As much fun as it would have been to sit by the belt and pick out portions of mobile Osso Bucco, I will concede that it might have ruined the aesthetic that they’ve gone for – comfortable, deep leather banquettes, wooden tables for two that can be pulled together to accommodate greater or fewer numbers, bare brickwork and a super-fresco ceiling, all dimly lit with a sepia hue from candlelight and yellow filament bulbs draped in linen.
It’s all very municipal and rustic, which is jarring at first – from the outside it looks very at-odds with Harvey Nichol’s fourth-floor, with its chrome shelves bursting with bottles of special edition Grey Goose and gourmet Jelly Bean flavours. Just like when Santa’s Grotto appears on the second floor of Debenhams in November – How did that snow settle on the grotto’s roof when it’s firmly indoors? Why is the painted wooden sign of this brand new restaurant so weathered already? (No need to email your answers in, I’m not stupid. I know Father Christmas brings his own *magic* snow with him). Once inside though, the illusion of being in a Venetian bistro takes over – suspension of disbelief is only broken when you glance out the front door at a poster for facial cleanser or Versace aftershave. It’s a real credit to the designers
It’s easy to perform illusions on people when they’re being distracted though; which the food does very well. Brought out a few plates at a time, we ate an impressively soft, runny egg baked into spinach and parmesan on a pizzette, then used the crusts to mop up tomato sauce left over from spicy pork meatballs – a three-pronged barrage of flavour from chilli, garlic and fennel, which made the vegetarian meatballs – with Chickpea, Spinach & Ricotta – seem underseasoned by comparison.

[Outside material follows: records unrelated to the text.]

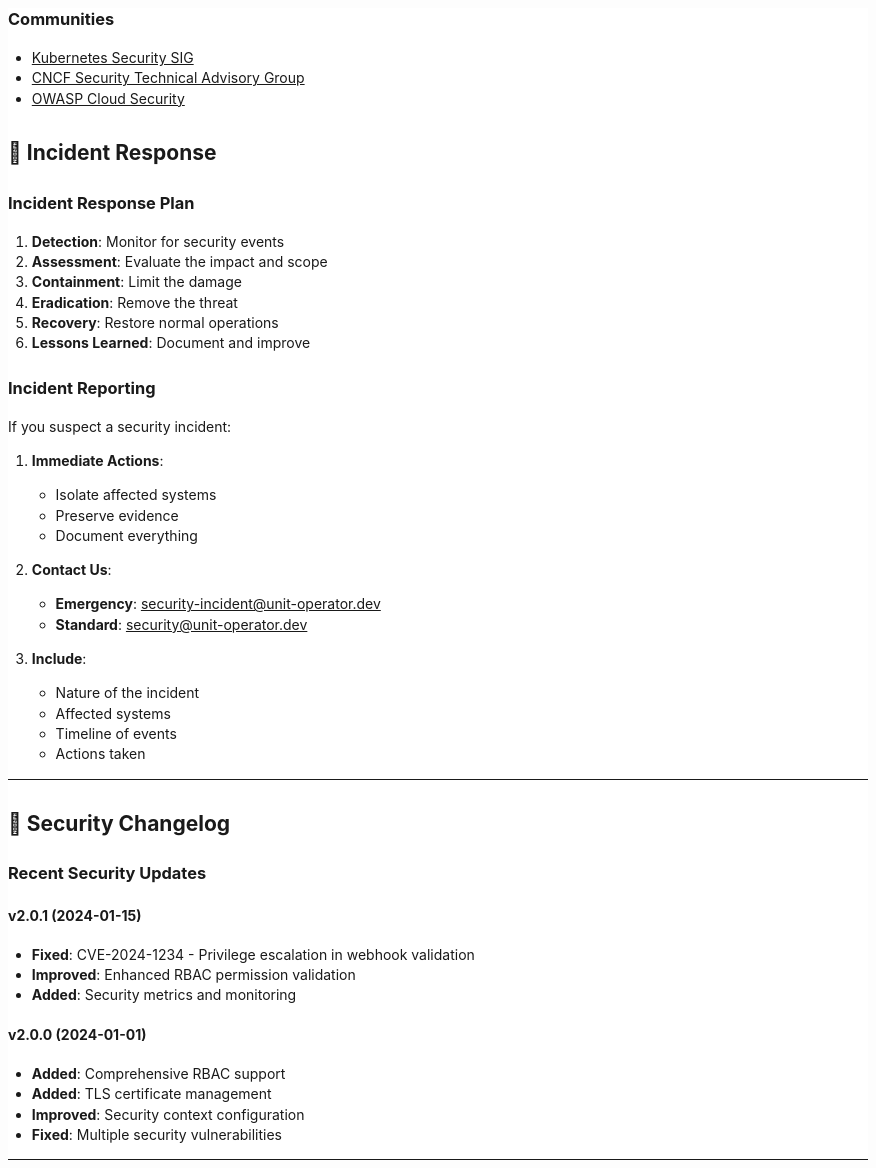 ### Communities

- [Kubernetes Security SIG](https://github.com/kubernetes/sig-security)
- [CNCF Security Technical Advisory Group](https://tag-security.cncf.io/)
- [OWASP Cloud Security](https://owasp.org/www-project-cloud-security/)

## 🔄 Incident Response

### Incident Response Plan

1. **Detection**: Monitor for security events
2. **Assessment**: Evaluate the impact and scope
3. **Containment**: Limit the damage
4. **Eradication**: Remove the threat
5. **Recovery**: Restore normal operations
6. **Lessons Learned**: Document and improve

### Incident Reporting

If you suspect a security incident:

1. **Immediate Actions**:
   - Isolate affected systems
   - Preserve evidence
   - Document everything

2. **Contact Us**:
   - **Emergency**: security-incident@unit-operator.dev
   - **Standard**: security@unit-operator.dev

3. **Include**:
   - Nature of the incident
   - Affected systems
   - Timeline of events
   - Actions taken

---

## 📝 Security Changelog

### Recent Security Updates

#### v2.0.1 (2024-01-15)
- **Fixed**: CVE-2024-1234 - Privilege escalation in webhook validation
- **Improved**: Enhanced RBAC permission validation
- **Added**: Security metrics and monitoring

#### v2.0.0 (2024-01-01)
- **Added**: Comprehensive RBAC support
- **Added**: TLS certificate management
- **Improved**: Security context configuration
- **Fixed**: Multiple security vulnerabilities

---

Fritto Misto was technically outstanding, with a crispy, perfectly dry batter getting into every crevice of the al-dente baby octopus, squid and sardines, giving them the appearance of sandy statues in the desert, rather than cloaking them under a gloopy tempura. Milky, tender cod cheeks with salsa verde are devoured after a squeeze of lemon brings them completely to life, but the lentils underneath – overly salty and not much else – gets ignored for the rest of the meal.
Why eat lentils when there’s Linguine with Crab & chilli to be had? A simple bowl of fat, yellow pasta drenched in a liquor so seasidey it could be running through Rick Stein’s veins; deceptively tasty and super satisfying. Or slow-cooked duck ragu with gnocchi? More generous with the duck than with the gnocchi, and even more generous with black olives and green peppercorns that combine to give an anaesthetic, medicinal twang, it buddies up perfectly to the deep mineral oomph of Cauliflower gratin with gorgonzola and fontina.
After such a rich combination of dishes, (not to mention the cocktails, served short, bitter, and strong) the temptation of Nutella Pizzette was all too easy to resist. The only problem with small plates is that it allows people to build their own meal, and sometimes, certain people forget how to show restraint. Instead, the Flourless Pistachio & Almond cake stepped in, mellow sweetness of honey and a light moisture & tang of lemon in the cake made it seem an almost sensible end to the meal.
We briefly considered getting a copy of the Polpo cookbook so we could attempt to recreate it at home, I think I’ll just go back to the restaurant instead.
Of everything eaten here, despite some being better than others, there really was no “star dish”, the one cliche of modern restaurants that it’s justifiable to object to; dishes that look good on Instagram and draw punters in, allowing the rest of the menu to get away with being mediocre. Going for a menu of consistently very good cooking as opposed to a the “wow-factor” might let them down in Cliche Bingo, but it won’t stop them getting a full house, night after night.